Have We Reached the Bottom?

When I made my predictions for 2015, I knew that some of them were pretty aggressive. One in particular had the potential to be proved wrong by the end of January, and that was that the closing price of West Texas Intermediate (WTI) crude oil would not drop below $40 per barrel (bbl) in 2015.

A number of respected pundits are projecting that very outcome, with some suggesting that crude could even crash all the way to $30/bbl.

The reason I consider my prediction very aggressive is that on the day I made it the price of WTI closed at $48.80, but in each of the previous three months the price of oil had dropped at least $10/bbl. So if WTI had maintained the same downward trajectory, it could have ended January below $40/bbl.

I explained the basis of my prediction in that initial article, and then elaborated in Oil Demand Is Not Declining. In a nutshell, I don’t believe the situation in 2008 — when oil prices fell into the $30s — applies today for two reasons. First, global demand is 5 million barrels per day higher than it was in 2008. Second, most of the new oil production added in the past five years came from the shale oil fields in the U.S. Most of that production has breakeven costs above $40/bbl, which is a higher break-even than the marginal oil production from five years ago.

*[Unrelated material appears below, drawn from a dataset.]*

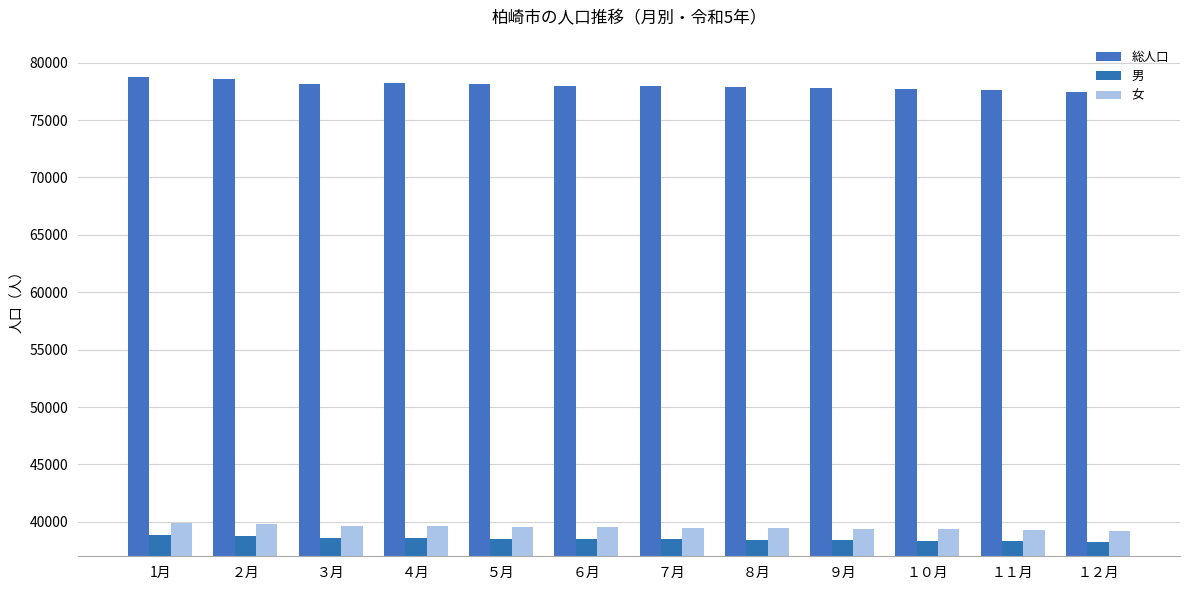

What are all the series names shown in the legend?

総人口, 男, 女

And a funny thing happened in January. The decline in the price of WTI was much slower than it had been during the previous five months. For the first time since September, the monthly change in the price of WTI was less than $10/bbl:

150204TELoil1
But there is a bit more to the story than that. If you look at the price changes over the past year, they trended slightly up during the first half of 2014, began to fall in the second half of June after peaking above $107/bbl and continued to decline throughout November. Following OPEC’s Nov. 27 decision not to cut export quotas the decline accelerated. It didn’t slow down until mid-January, when prices broke from the downward trend and flattened out:
150204TELoil2
So, instead of ending January below $40/bbl, WTI finished the month at $48.24, up over 7% from the previous day’s close. This increase was despite the fact that earlier in the week the Energy Information Administration (EIA) reported that U.S. crude oil stocks rose by almost 9 million barrels over the past week to reach nearly 407 million barrels, the highest level since the government began keeping records in 1982. As I write this, the price has broken back above $50/bbl.

When oil prices are plummeting, traders tend to ignore bullish news, and when they are climbing bearish news is often shrugged off. While oil could resume its decline this month and disprove my prediction by the end of February, the fact that the price of WTI rose despite news that should have sent it lower may indicate that we have reached the bottom.

(Follow Robert Rapier on Twitter, LinkedIn, or Facebook.)

Portfolio Update

Enterprise Rises to Occasion   


During the worst quarter for MLP unit prices in six years, the largest and most conservative midstream partnership of them all performed about as well as might be hoped. On Jan. 29, Enterprise Products Partners (NYSE: EPD) reported a 5% year-over-year increase in its fourth quarter gross margin and a 4% bump in distributable cash flow, good enough for 1.5x coverage on a distribution that increased 5.7% in a year’s time.

Per-unit earnings dropped as the 32% year-over-year drop in the price of natural gas liquids, which are tied to the price of crude, squeezed the variable portion of the partnership’s processing margins.

But new crude and NGL pipelines provided an offsetting lift, as part of the $4.1 billion in new fee-generating assets brought online last year.

“Global energy market is somewhere between turmoil and chaos,” the chief operating officer said on the conference call. “We have no clue how low prices may go or how long they will stay depressed, but then neither does anyone else.”

EPD’s top-notch management team has been through more than one commodity bust over the years, and the game plan remains the same: keep collecting largely fee-based margins backed by multi-year volume commitments, while hunting opportunistically for high-quality assets that might be had from distressed sellers.

For the moment, the main effect of the oil crash on EPD’s plans has been to slow its anticipated investment in new projects from $4 billion to $3.5 billion this year. That’s roughly twice the minimum required to maintain the current distribution growth pace.

But then EPD intends to keep generating one of the biggest coverage cushions in the industry so that it can continue to build out midstream infrastructure in response to a domestic drilling boom management clearly expects to continue over the long haul.

Very few other MLPs can match Enterprise’s financial flexibility, strategic assets and the scale necessary to exploit those advantages. Buy EPD below $42.50.